MINNEAPOLIS — Shank you very much.
Richard Sherman just collapsed on the turf, too shocked to do anything else. All around him, Seahawks ran around like they’d just stolen something.
Minnesota had driven down the field with the season on the line to get into position for Blair Walsh to win Sunday’s NFC wild-card playoff game with a 27-yard field goal. That’s 6 yards shorter than an extra point. And Walsh had already made all three of his kicks, including one from 48 yards, in the subzero air.
But this time, with his holder Jeff Locke failing to spin the laces away as kickers prefer, Walsh shanked it wide left with 26 seconds remaining.
That’s how Seattle rallied with 10 points in the final quarter then held on for 10-9 victory over some stunned Vikings at TCF Bank Stadium.
The improbable – almost impossible – finish sends the Seahawks (11-6) on to top-seeded Carolina (15-1) in the divisional round next Sunday at 10:05 a.m. Pacific Time.
Sunday game-time temperature was minus-5, with a 12-mph wind creating a wind chill of minus-25.
That made it the third-coldest playoff game in NFL history, behind the 1967 “Ice Bowl” NFL title game between the Cowboys and Packers in Green Bay in 1967 and the Chargers-Bengals 1982 AFC championship in Cincinnati (minus-9, with a wind chill of minus-59).
Russell Wilson struggled all day in almost inhumane temperatures, endangering the Seahawks’ season. Then he made two, immortal plays to save it.
Wilson stayed almost miraculously poised after a shotgun snap for which he wasn’t ready sailed over his head early in the fourth quarter Sunday in this NFC wild-card playoff for the ages. Seattle’s unflappable quarterback saved that ball, then found Tyler Lockett for a 35-yard catch and run that set up his 4-yard pass to Doug Baldwin for this frozen game’s first touchdown.
Then, down 9-7, Wilson kept his wits with a Vikings pass rusher pulling him down for what was about to be a sack that could have pushed Seattle out of field-goal range. Wilson dragged the defender outside the tackle box before he chucked the ball into the sideline, avoiding an intentional-grounding foul that would have made a field goal impossible.
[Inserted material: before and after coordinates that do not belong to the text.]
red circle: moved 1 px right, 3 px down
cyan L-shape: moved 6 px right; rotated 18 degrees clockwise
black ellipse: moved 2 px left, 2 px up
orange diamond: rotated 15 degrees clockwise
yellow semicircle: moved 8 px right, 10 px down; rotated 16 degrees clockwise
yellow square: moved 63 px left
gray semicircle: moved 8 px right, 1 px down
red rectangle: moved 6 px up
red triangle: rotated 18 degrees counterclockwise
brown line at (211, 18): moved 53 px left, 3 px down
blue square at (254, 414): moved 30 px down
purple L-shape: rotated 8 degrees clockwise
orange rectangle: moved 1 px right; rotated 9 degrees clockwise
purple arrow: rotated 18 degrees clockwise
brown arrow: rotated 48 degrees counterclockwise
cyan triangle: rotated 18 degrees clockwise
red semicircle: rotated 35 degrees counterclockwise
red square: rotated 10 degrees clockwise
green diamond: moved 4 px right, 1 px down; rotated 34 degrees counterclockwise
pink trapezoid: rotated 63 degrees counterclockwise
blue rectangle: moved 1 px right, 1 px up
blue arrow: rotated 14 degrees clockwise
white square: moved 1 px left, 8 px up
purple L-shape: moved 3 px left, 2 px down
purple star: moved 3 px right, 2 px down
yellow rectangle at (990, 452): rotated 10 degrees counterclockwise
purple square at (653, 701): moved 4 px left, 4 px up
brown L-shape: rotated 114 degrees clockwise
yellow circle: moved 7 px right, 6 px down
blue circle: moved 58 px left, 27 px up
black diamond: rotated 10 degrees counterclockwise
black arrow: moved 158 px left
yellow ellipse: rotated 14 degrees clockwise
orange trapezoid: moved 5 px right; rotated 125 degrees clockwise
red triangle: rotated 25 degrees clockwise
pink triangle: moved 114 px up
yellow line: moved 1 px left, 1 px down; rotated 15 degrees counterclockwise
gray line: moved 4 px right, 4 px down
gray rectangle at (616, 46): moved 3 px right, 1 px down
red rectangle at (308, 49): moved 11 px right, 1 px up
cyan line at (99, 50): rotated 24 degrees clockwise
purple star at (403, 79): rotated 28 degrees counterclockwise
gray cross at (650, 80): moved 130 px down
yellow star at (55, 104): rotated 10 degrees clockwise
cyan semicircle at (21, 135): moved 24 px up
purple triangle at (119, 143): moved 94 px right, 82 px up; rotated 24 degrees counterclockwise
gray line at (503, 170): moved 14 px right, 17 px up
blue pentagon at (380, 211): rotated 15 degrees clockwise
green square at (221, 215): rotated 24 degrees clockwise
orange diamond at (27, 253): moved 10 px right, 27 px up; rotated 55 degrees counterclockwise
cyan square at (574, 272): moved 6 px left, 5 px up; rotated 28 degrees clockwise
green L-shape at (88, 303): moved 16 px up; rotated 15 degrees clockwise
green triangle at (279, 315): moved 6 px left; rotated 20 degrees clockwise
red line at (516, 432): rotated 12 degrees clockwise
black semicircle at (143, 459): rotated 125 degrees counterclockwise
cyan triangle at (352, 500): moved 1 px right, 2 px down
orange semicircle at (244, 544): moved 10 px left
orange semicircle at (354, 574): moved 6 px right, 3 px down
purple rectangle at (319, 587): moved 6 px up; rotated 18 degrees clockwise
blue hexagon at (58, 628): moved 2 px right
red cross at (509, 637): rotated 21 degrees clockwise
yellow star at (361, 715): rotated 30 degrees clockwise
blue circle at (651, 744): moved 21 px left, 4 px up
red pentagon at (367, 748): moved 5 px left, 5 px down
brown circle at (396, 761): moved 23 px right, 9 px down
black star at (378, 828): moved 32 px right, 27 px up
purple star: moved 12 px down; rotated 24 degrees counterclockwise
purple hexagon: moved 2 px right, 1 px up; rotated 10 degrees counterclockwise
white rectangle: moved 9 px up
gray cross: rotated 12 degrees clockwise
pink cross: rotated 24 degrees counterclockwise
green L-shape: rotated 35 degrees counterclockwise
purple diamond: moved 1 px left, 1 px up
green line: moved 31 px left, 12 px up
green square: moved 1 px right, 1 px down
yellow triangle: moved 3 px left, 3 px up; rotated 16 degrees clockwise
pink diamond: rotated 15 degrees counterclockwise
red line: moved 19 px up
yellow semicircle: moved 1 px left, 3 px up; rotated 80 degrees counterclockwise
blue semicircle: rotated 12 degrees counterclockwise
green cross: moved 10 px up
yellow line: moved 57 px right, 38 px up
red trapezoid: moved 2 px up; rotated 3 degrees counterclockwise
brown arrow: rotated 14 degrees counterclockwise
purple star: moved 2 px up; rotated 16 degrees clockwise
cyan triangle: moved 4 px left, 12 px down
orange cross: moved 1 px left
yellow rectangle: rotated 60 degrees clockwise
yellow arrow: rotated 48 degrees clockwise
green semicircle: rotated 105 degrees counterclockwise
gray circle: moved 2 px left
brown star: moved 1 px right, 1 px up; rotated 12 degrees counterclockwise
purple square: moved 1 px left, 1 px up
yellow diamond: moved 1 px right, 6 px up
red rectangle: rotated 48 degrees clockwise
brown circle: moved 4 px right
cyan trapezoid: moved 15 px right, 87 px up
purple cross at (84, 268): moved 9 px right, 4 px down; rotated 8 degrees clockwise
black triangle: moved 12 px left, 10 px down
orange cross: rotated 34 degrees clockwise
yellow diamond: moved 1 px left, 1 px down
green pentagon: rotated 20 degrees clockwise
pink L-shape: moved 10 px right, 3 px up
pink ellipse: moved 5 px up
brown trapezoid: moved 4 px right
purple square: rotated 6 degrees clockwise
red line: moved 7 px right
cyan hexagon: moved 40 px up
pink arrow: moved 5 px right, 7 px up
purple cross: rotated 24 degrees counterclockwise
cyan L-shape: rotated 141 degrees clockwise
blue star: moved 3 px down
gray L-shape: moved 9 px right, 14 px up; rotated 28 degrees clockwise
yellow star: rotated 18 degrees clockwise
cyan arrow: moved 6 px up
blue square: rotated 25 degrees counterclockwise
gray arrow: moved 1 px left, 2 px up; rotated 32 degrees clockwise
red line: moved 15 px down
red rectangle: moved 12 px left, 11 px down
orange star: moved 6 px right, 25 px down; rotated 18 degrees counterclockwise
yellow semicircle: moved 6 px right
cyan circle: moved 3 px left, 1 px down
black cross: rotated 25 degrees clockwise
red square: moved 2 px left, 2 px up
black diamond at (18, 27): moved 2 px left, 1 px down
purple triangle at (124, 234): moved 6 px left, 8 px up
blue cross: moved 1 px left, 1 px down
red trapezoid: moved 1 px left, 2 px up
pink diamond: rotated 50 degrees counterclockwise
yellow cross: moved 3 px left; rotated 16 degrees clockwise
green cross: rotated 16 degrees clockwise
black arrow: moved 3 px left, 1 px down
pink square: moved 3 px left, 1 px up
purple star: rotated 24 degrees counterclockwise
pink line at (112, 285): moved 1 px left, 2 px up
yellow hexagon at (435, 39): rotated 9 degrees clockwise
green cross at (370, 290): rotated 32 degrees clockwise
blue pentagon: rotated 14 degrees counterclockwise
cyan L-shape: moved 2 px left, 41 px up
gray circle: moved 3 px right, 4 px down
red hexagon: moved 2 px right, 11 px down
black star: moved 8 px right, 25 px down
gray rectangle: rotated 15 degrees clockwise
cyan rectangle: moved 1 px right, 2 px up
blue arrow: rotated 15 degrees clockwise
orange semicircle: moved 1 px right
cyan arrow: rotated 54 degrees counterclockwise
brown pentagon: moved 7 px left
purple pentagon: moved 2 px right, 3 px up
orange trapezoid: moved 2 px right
Instead, Wilson’s grit allowed Steven Hauschka to kick the go-ahead field goal from 46 yards with just over 8 minutes left.
Safety Kam Chancellor set up the winning points by stripping Minnesota running back Adrian Peterson of the ball after a catch. Defensive tackle Ahtyba Rubin recovered the fumble.
Chancellor then got flagged for pass interference on Minnesota tight end Kyle Rudolph then allowed Rudolph the long catch and run to get the Vikings in position for their final, fateful field-goal miss.
The Vikings started drives at or past midfield three times as the result of Seahawks mistakes. That’s how Minnesota got all of its points.
The third came late in the third quarter. Derrick Coleman had Minnesota punt returner Marcus Sherels corralled in Vikings territory. But then Coleman grabbed Sherels’ face mask. That 15-yard foul resulted in Minnesota starting its drive at the Seattle 48.
And that resulted in the Vikings’ third field goal, from 48 yards by Walsh that sliced through the subzero air.
The game’s only score of the first half, a short field goal by Walsh, came after Seattle’s only huge mistake of the first two quarters. Clint Gresham dribbled a grounded snap back to Jon Ryan. The athletic Ryan deftly avoided the only punt-rusher in the backfield and had time to reload and punt. Instead, the contestant on television’s fit “American Ninja Warrior” last spring boldly tried to run the 7 yards for the first down. He got 4 then face-planted into the turf hurdling a Viking.
Seattle’s defense held again on the turnover on downs at its own 29, forcing the field goal.
The extreme cold was why coach Pete Carroll decided not to try a 48-yard field goal on fourth and 13 from the Vikings 30 in the second quarter with Minnesota leading 3-0. He chose to pass instead, and Fred Jackson caught a short one then got tackled well short of the first-down line.
The cold also affected Wilson on what would have been the Seahawks’ go-ahead touchdown just before halftime. The Seahawks got to the Minnesota 39 on a third-down pass-interference call when cornerback Xavier Rhodes tackled Tyler Lockett well before Wilson’s long pass arrived. On the next third down, Doug Baldwin broke free to the goal line 5 yards behind any Viking. But Wilson’s throw skewed oddly up as it left his hand then fluttered. That allowed two Vikings to get back to Baldwin and break up the pass. Seattle punted and the half ended with the Seahawks still down 3-0.
It was the first time the Seahawks had been shut out in a first half since the 2014 regular-season finale against St. Louis. Seattle had 86 yards at halftime, to 99 for the Vikings.